[Collected data]

- - - -

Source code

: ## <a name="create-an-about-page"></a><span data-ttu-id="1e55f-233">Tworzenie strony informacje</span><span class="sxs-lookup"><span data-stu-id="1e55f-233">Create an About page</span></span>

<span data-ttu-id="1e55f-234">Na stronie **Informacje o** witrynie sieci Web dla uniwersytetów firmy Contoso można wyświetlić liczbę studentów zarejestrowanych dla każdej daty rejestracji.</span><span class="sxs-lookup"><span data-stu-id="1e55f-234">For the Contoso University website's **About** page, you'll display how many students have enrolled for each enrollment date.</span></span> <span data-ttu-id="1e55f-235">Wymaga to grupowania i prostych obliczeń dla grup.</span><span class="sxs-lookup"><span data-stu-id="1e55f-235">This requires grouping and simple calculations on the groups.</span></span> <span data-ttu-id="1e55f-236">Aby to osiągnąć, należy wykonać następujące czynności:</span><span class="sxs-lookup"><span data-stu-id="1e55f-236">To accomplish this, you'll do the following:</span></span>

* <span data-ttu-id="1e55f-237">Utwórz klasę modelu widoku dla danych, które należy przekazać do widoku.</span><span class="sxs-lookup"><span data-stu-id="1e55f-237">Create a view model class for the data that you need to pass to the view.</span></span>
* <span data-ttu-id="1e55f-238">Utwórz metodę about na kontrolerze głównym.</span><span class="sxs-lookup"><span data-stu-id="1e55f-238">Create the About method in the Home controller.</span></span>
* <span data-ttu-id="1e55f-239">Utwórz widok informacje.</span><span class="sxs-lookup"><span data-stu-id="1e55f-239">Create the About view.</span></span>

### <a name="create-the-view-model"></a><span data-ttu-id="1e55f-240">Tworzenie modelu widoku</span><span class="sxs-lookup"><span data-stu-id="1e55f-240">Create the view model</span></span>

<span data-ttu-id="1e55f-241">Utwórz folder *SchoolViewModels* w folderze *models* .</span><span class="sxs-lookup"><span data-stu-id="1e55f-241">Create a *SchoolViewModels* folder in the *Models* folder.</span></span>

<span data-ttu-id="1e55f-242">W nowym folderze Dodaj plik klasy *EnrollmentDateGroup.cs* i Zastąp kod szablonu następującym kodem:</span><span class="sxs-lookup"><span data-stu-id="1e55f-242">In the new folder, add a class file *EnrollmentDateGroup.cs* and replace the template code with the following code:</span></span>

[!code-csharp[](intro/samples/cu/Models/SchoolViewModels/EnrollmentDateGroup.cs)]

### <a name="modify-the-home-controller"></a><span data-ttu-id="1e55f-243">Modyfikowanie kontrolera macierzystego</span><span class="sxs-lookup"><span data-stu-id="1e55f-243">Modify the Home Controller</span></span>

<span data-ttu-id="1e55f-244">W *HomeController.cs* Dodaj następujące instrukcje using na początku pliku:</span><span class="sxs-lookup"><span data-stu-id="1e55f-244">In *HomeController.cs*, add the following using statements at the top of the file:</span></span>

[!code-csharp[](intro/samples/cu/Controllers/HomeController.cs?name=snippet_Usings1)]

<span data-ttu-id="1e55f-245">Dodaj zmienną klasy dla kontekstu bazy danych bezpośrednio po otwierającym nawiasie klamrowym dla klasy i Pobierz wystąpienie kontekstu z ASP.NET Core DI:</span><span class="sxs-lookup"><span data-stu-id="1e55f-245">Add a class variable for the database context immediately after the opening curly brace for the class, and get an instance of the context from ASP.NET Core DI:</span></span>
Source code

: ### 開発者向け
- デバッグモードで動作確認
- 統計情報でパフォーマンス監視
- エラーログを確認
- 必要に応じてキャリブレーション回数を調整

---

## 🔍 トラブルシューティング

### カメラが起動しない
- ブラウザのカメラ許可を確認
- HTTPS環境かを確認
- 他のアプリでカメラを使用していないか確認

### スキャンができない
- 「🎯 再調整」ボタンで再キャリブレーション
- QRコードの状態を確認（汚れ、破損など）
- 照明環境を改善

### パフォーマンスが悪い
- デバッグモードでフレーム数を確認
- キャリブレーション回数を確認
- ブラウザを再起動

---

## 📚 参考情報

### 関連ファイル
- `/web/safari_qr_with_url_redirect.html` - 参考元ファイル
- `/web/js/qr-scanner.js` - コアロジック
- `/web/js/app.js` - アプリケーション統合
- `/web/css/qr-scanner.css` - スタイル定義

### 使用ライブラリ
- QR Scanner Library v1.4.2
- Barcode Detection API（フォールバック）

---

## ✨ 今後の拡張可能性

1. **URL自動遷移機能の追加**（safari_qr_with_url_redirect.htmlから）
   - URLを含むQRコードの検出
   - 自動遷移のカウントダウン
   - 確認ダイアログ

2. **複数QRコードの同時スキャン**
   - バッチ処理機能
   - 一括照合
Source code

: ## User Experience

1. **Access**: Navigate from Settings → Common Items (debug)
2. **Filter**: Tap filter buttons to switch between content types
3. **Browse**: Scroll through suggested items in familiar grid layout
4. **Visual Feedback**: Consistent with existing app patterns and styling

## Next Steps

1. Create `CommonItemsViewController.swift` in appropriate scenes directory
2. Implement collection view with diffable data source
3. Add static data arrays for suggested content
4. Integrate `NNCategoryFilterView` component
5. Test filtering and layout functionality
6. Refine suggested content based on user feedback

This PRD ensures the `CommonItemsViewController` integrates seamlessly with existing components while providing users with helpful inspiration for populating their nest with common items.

- - - -

WHAT YOU ARE ASKED TO DO: Reproduce every record above, word for word.

RESPONSE AREA:
Source code

: ## <a name="create-an-about-page"></a><span data-ttu-id="1e55f-233">Tworzenie strony informacje</span><span class="sxs-lookup"><span data-stu-id="1e55f-233">Create an About page</span></span>

<span data-ttu-id="1e55f-234">Na stronie **Informacje o** witrynie sieci Web dla uniwersytetów firmy Contoso można wyświetlić liczbę studentów zarejestrowanych dla każdej daty rejestracji.</span><span class="sxs-lookup"><span data-stu-id="1e55f-234">For the Contoso University website's **About** page, you'll display how many students have enrolled for each enrollment date.</span></span> <span data-ttu-id="1e55f-235">Wymaga to grupowania i prostych obliczeń dla grup.</span><span class="sxs-lookup"><span data-stu-id="1e55f-235">This requires grouping and simple calculations on the groups.</span></span> <span data-ttu-id="1e55f-236">Aby to osiągnąć, należy wykonać następujące czynności:</span><span class="sxs-lookup"><span data-stu-id="1e55f-236">To accomplish this, you'll do the following:</span></span>

* <span data-ttu-id="1e55f-237">Utwórz klasę modelu widoku dla danych, które należy przekazać do widoku.</span><span class="sxs-lookup"><span data-stu-id="1e55f-237">Create a view model class for the data that you need to pass to the view.</span></span>
* <span data-ttu-id="1e55f-238">Utwórz metodę about na kontrolerze głównym.</span><span class="sxs-lookup"><span data-stu-id="1e55f-238">Create the About method in the Home controller.</span></span>
* <span data-ttu-id="1e55f-239">Utwórz widok informacje.</span><span class="sxs-lookup"><span data-stu-id="1e55f-239">Create the About view.</span></span>

### <a name="create-the-view-model"></a><span data-ttu-id="1e55f-240">Tworzenie modelu widoku</span><span class="sxs-lookup"><span data-stu-id="1e55f-240">Create the view model</span></span>

<span data-ttu-id="1e55f-241">Utwórz folder *SchoolViewModels* w folderze *models* .</span><span class="sxs-lookup"><span data-stu-id="1e55f-241">Create a *SchoolViewModels* folder in the *Models* folder.</span></span>

<span data-ttu-id="1e55f-242">W nowym folderze Dodaj plik klasy *EnrollmentDateGroup.cs* i Zastąp kod szablonu następującym kodem:</span><span class="sxs-lookup"><span data-stu-id="1e55f-242">In the new folder, add a class file *EnrollmentDateGroup.cs* and replace the template code with the following code:</span></span>

[!code-csharp[](intro/samples/cu/Models/SchoolViewModels/EnrollmentDateGroup.cs)]

### <a name="modify-the-home-controller"></a><span data-ttu-id="1e55f-243">Modyfikowanie kontrolera macierzystego</span><span class="sxs-lookup"><span data-stu-id="1e55f-243">Modify the Home Controller</span></span>

<span data-ttu-id="1e55f-244">W *HomeController.cs* Dodaj następujące instrukcje using na początku pliku:</span><span class="sxs-lookup"><span data-stu-id="1e55f-244">In *HomeController.cs*, add the following using statements at the top of the file:</span></span>

[!code-csharp[](intro/samples/cu/Controllers/HomeController.cs?name=snippet_Usings1)]

<span data-ttu-id="1e55f-245">Dodaj zmienną klasy dla kontekstu bazy danych bezpośrednio po otwierającym nawiasie klamrowym dla klasy i Pobierz wystąpienie kontekstu z ASP.NET Core DI:</span><span class="sxs-lookup"><span data-stu-id="1e55f-245">Add a class variable for the database context immediately after the opening curly brace for the class, and get an instance of the context from ASP.NET Core DI:</span></span>
Source code

: ### 開発者向け
- デバッグモードで動作確認
- 統計情報でパフォーマンス監視
- エラーログを確認
- 必要に応じてキャリブレーション回数を調整

---

## 🔍 トラブルシューティング

### カメラが起動しない
- ブラウザのカメラ許可を確認
- HTTPS環境かを確認
- 他のアプリでカメラを使用していないか確認

### スキャンができない
- 「🎯 再調整」ボタンで再キャリブレーション
- QRコードの状態を確認（汚れ、破損など）
- 照明環境を改善

### パフォーマンスが悪い
- デバッグモードでフレーム数を確認
- キャリブレーション回数を確認
- ブラウザを再起動

---

## 📚 参考情報

### 関連ファイル
- `/web/safari_qr_with_url_redirect.html` - 参考元ファイル
- `/web/js/qr-scanner.js` - コアロジック
- `/web/js/app.js` - アプリケーション統合
- `/web/css/qr-scanner.css` - スタイル定義

### 使用ライブラリ
- QR Scanner Library v1.4.2
- Barcode Detection API（フォールバック）

---

## ✨ 今後の拡張可能性

1. **URL自動遷移機能の追加**（safari_qr_with_url_redirect.htmlから）
   - URLを含むQRコードの検出
   - 自動遷移のカウントダウン
   - 確認ダイアログ

2. **複数QRコードの同時スキャン**
   - バッチ処理機能
   - 一括照合
Source code

: ## User Experience

1. **Access**: Navigate from Settings → Common Items (debug)
2. **Filter**: Tap filter buttons to switch between content types
3. **Browse**: Scroll through suggested items in familiar grid layout
4. **Visual Feedback**: Consistent with existing app patterns and styling

## Next Steps

1. Create `CommonItemsViewController.swift` in appropriate scenes directory
2. Implement collection view with diffable data source
3. Add static data arrays for suggested content
4. Integrate `NNCategoryFilterView` component
5. Test filtering and layout functionality
6. Refine suggested content based on user feedback

This PRD ensures the `CommonItemsViewController` integrates seamlessly with existing components while providing users with helpful inspiration for populating their nest with common items.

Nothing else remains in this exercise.